The lunchbox - de Ritesh Batra (2013)
On pourrait prédire un beau parcours de "The lunchbox" dans les salles obscures de l'hexagone. En effet, le film se déroule en Inde, à Bombay précisément, avec des acteurs indiens, quant au scénario l'influence de la Nouvelle Vague y est perceptible.
Par petites touches, aussi ténues soient-elles, on retrouve par-ci, Jean Eustache avec "La maman et la putain" (1973), notamment lorsqu'Ila attend Sajaan Fernandes des heures durant, dans un café. Déjà, un café comme lieu de rendez-vous, ce n'est pas courant dans le cinéma indien, mais encore moins lorsque c'est une femme qui invite. Par-là, il y a une histoire d'amour qui semble impossible et qui ne se nomme pas.

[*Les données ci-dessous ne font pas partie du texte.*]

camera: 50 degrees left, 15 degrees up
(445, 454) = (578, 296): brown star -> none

Cette histoire démarre sur un fait improbable, une lunchbox qui n'arrive pas à son destinataire. En cela, j'avais la sensation de poursuivre mon voyage dans le reflet de la Nouvelle Vague, me rapprochant cette fois-ci d'un Truffaut comme "La femme d'à côté", ou d'un Godard ou d'un Chabrol. Le décor est presque anecdotique. L'histoire, bien qu'elle se déroule dans le brouhaha de Bombay, aurait pu avoir lieu dans n'importe quel autre endroit, ce qui montre sa dimension universelle. On perçoit cette petite touche du cinéma français qui a guidé l'inspiration de Ritesh Batra pour aboutir à ce premier long métrage brillamment réussi.

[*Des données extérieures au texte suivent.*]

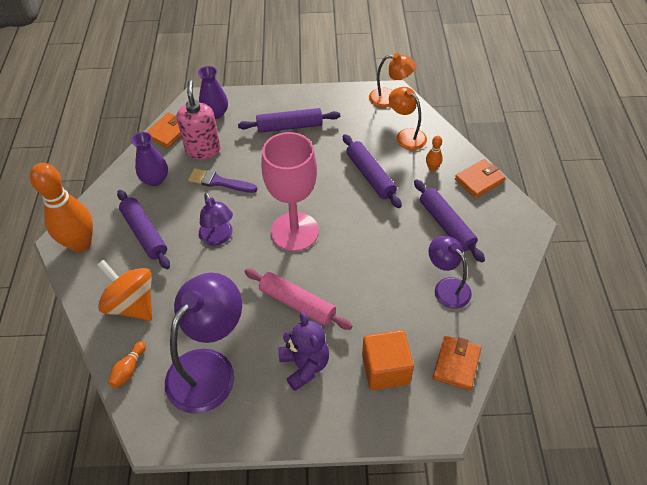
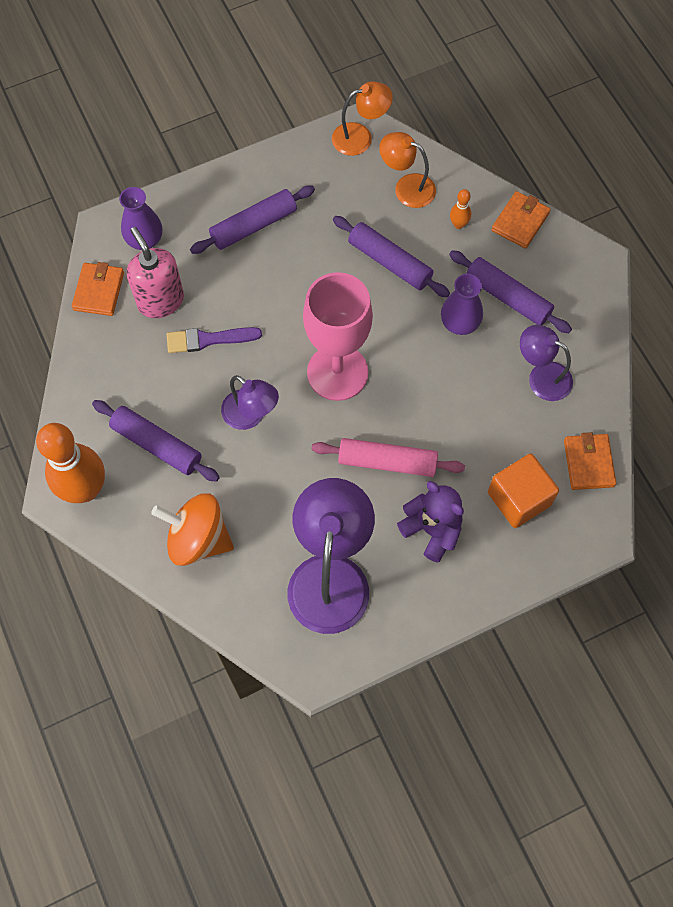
camera: 25 degrees left, 15 degrees up
(129, 369) = (242, 614): orange bowling pin -> none
(155, 179) = (124, 366): purple vase -> purple vase (459, 323)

Deux vies douloureuses : Ila, jeune femme et mère, qui souhaite que son mari se rapproche d'elle et la regarde de nouveau. Elle est en souffrance dans sa vie de couple. Aussi, sur les conseils de sa vieille voisine du dessus, tente t'elle de reconquérir son époux en réveillant ses sens et notamment ses papilles. Ila va préparer son repas de midi, confectionné jour après jour dans des Lunchbox. Par le système de la Dabbawallah, véritable organisation de petits livreurs, la boîte sera acheminée par vélo puis par train de l'autre côté de la ville sur le lieu de travail du mari.

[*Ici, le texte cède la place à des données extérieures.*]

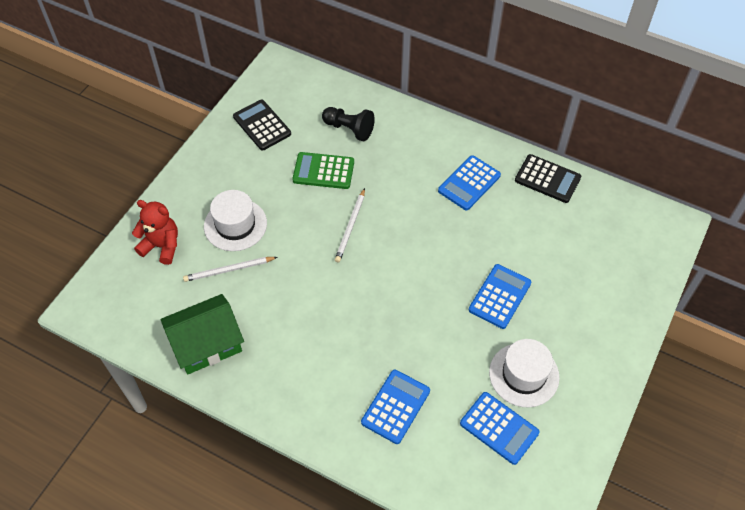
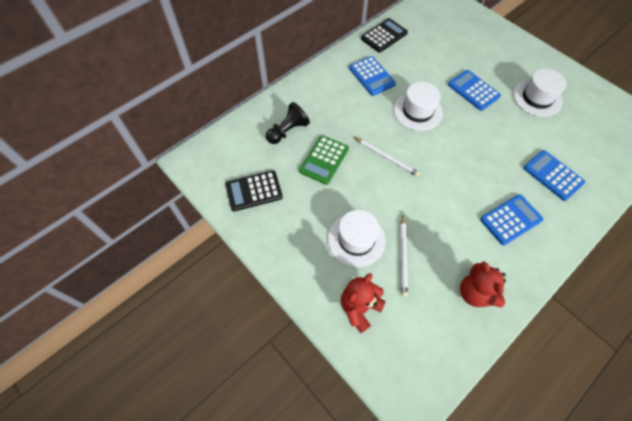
camera: 70 degrees left, 5 degrees up
(206, 344) = (475, 293): green house -> red teddy bear
(434, 242) = (417, 111): none -> white hat
(499, 428) = (575, 123): blue calculator -> blue calculator (511, 219)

Et puis, il y a Sajaan Fernandes, vieux veuf acariâtre, qui vit seul parmi ses habitudes et sa routine quotidienne du métro, boulot, cigarette sur sa terrasse et dodo. Après 35 ans de loyaux services en tant que comptable, Sajaan est à un mois de la retraite. La formation de son successeur ne semble guère l'enchanter. A l'heure du repas, il fait lui aussi appelle aux services des livreurs de la Dabbawallah. Inéluctablement, l'erreur va se produire et les repas qu'Ila prépare pour son mari vont se retrouver sur la table de Sajaan, d'où l'heureux quiproquo qui va être le point de départ d'une belle histoire qui va se poursuivre par une correspondance secrète. Les lettres vont s'échanger, dissimulées dans la boîte des naan.
Deux chemins de vies qui, d'un premier abord, n'auraient jamais dû se croiser, vont s'effleurer, se connaître et se protéger mutuellement dans une liaison romantique. Batra choisit d'aborder son film sous la forme d'une comédie, c'est bien car on ne tombe jamais dans le pathos et on ne s'apitoie à aucun moment sur le sort des uns et des autres. Pour cela, on a plusieurs fois l'occasion de rire face à l'incongruité des situations.
Sans un scénario très bien ficelé, le film aurait pu tomber dans des errements indigestes, en raison des nombreux aller-retour de la Lunchbox. Dans un tout autre contexte, l'idée du film pouvait devenir rébarbative et ennuyeuse, mais ce n'est pas le cas et on se laisse happer par l'histoire de ces deux âmes en souffrance. Je ne conseille pas de voir ce film le ventre vide (ce qui était mon cas, hélas) car les plats préparés par Ila sont terriblement appétissants et ceux qui connaissent un peu la cuisine indienne comprendront qu'on frôle le supplice.